|Washington, DC–One year ago today, on March 17, 2016, then-Secretary of State John Kerry formally designated the actions of ISIS as genocide. As part of that declaration he said: “[ISIS] is… responsible for crimes against humanity and ethnic cleansing directed at these same groups and in some cases also against Sunni Muslims, Kurds, and other minorities… [ISIS] kills Christians because they are Christians; Yezidis because they are Yezidis; Shia because they are Shia. …naming these crimes is important. But what is essential is to stop them.”
The United States proclaimed the truth about the crimes that Christians, Yazidis, and Shiites have suffered at the hands of ISIS—but words are not enough. One year later, nearly all of the survivors of the ongoing genocide remain uprooted from their communities, either as refugees or internally displaced persons. Without security, aid, justice, fundamental rights, and economic revitalization, these communities may never be able to return and rebuild.
To date, too few of the survivors have received assistance from the American people through U.S. government and UN programs.
Yesterday afternoon IDC and experts of the Genocide Coalition—a partnership of organizations and advocates for the ISIS genocide victims—hosted an event in the U.S. Congress to mark the one-year anniversary of the genocide declaration. The Genocide Coalition also released a joint statement calling on the Trump Administration and Congress to take further steps to protect the victims of genocide.
“I want to remind you that this is a call of action to all of you from the Genocide Coalition and from In Defense of Christians to stand up constantly in support of the Christians, the Yezidis, the Shia, and other religious minorities who are being targeted today by ISIS and all of its affiliates around the world,” said IDC Board Advisor Prof.
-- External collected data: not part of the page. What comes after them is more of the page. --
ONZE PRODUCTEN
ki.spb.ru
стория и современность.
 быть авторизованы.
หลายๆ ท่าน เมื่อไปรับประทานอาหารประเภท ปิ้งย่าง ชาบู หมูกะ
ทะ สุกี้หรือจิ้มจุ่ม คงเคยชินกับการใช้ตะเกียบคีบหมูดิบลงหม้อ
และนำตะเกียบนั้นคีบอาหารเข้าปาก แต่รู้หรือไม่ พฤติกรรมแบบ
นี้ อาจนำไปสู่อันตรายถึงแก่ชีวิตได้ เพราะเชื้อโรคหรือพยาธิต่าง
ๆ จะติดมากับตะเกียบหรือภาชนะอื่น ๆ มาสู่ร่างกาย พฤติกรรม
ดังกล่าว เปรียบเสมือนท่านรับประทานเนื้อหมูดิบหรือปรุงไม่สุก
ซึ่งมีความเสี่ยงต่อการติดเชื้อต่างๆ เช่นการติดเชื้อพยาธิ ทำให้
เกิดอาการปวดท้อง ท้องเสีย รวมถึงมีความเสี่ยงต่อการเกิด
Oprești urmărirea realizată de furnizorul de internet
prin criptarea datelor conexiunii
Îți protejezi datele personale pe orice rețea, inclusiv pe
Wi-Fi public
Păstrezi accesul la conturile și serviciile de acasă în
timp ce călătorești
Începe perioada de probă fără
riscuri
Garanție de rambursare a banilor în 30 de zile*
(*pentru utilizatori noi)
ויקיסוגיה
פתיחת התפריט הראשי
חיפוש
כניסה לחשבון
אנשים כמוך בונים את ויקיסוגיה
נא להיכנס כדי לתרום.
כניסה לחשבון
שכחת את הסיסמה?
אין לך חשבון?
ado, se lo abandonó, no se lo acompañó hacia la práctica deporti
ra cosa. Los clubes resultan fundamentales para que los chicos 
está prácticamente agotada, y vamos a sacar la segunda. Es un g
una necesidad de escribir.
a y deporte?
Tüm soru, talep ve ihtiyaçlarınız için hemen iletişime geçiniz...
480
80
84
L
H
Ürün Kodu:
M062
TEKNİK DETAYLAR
Robert Destro at the event yesterday.
Nadia Murad—who was a victim of sexual enslavement by ISIS and who has now been nominated for the Nobel Peace Prize for her courageous activism—said, “The genocide is still going. The minorities in our area still face a real danger. Iraq will be emptied of Yezidis, Christians, and other minorities.
The US government should step in and take practical steps against this genocide. Since the genocide has been recognized, no significant steps have been taken and not a lot has changed.”
Congresswoman Anna Eshoo, who along with Congressman Jeff Fortenberry introduced the historic house genocide resolution, which put pressure on the Obama Administration to make an official designation, said, “It is history is repeating itself. I think when the pages of history are written about our day and our time, what would be the most honorable part of that history is that we responded to it, that we rose up and that we did something.”
On the one-year anniversary of the genocide designation, IDC urges the Trump administration to take steps to address the atrocities suffered by these ancient religious and ethnic communities whose future in their homeland must be protected and preserved by the provision of aid, security, and justice.